--- TEXT ---
Re: [DISCUSS] Thinking about Beam 3.x roadmap and release schedule

Ahmet Altay Wed, 29 Nov 2017 16:41:33 -0800

My wishlist for 2018 would be

- Python 3 support
- Python SDK to work with more runners. This is covered in portability in
general. I would like to see an enterprise grade Python SDK that can run on
a range of Beam runners.
- Related to the above item, full streaming support with Python SDK.
- Python SDK to catch-up on missing features. From larger APIs such as
State API to smaller things like setup/teardown support in DoFn.
- Interactive support, perhaps integrations with related projects like
Apache Zeppelin.



On Wed, Nov 29, 2017 at 5:19 AM, Ismaël Mejía <[email protected]> wrote:

> It is good to see so much enthusiasm about the future of Beam
> independently of the fact that we call it Beam 3 or no.
>
> I have some doubts about the idea of a release per month, Apache
> releases are designed to be slow-pace (via the 3-day voting process).
> It is just a question that we have in the same month some holiday
> period + some issues during the release that require two RCs and it
> will easily take two weeks (of course I understand the will to improve
> this considering our not so good statu quo of 6 weeks for the last two
> votes). My point is that a monthly release can bring a ton of extra
> work to validate every release, remember validating a release is not
> just running the unit tests.
>
> I want to add one idea to the wishlist for Beam in the future:
>
> - We need to improve Beam’s monitorability in a unified way even if
> this goes beyond the initial goals of the project because this is a
> big pain point for Beam adopters. We need things like system metrics
> and utilities to monitor what is going on with Beam pipelines in a
> runner-agnostic way.

--- COLLECTED DATA ---
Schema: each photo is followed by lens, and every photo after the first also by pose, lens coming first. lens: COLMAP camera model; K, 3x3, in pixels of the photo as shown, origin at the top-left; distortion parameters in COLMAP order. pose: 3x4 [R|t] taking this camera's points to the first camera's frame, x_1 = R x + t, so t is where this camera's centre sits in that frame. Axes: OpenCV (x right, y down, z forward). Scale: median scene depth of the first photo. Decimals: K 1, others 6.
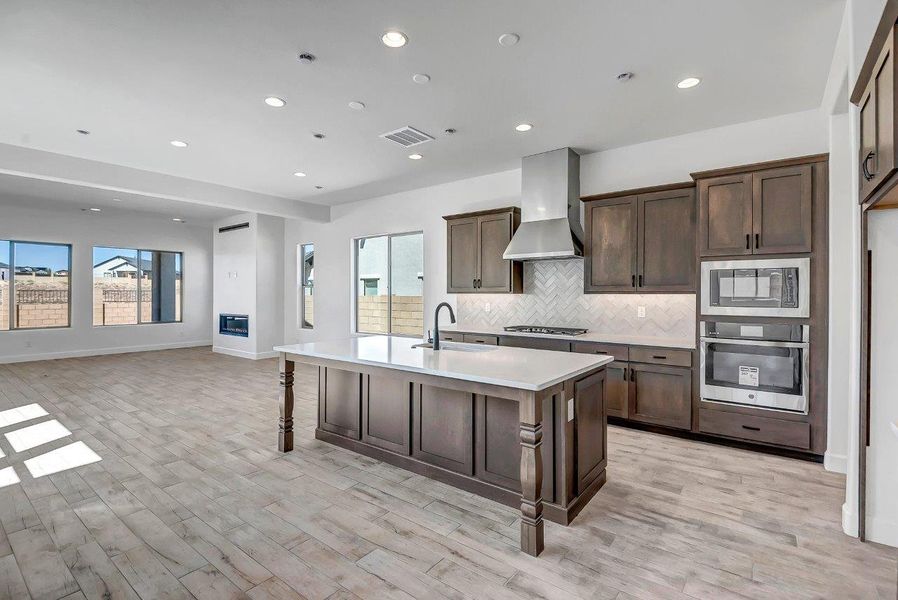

--- REQUIRED WORK ---
• a. In the Beam roadmap thread, which related project does Ahmet Altay name as a possible integration for interactive support?
• b. Copy the passage of the Beam roadmap thread between "- Python SDK to catch-up" and "Apache Zeppelin.", inclusive.

--- SOLUTIONS TO THE EXERCISE ---
• a. Apache Zeppelin

• b.
- Python SDK to catch-up on missing features. From larger APIs such as
State API to smaller things like setup/teardown support in DoFn.
- Interactive support, perhaps integrations with related projects like
Apache Zeppelin.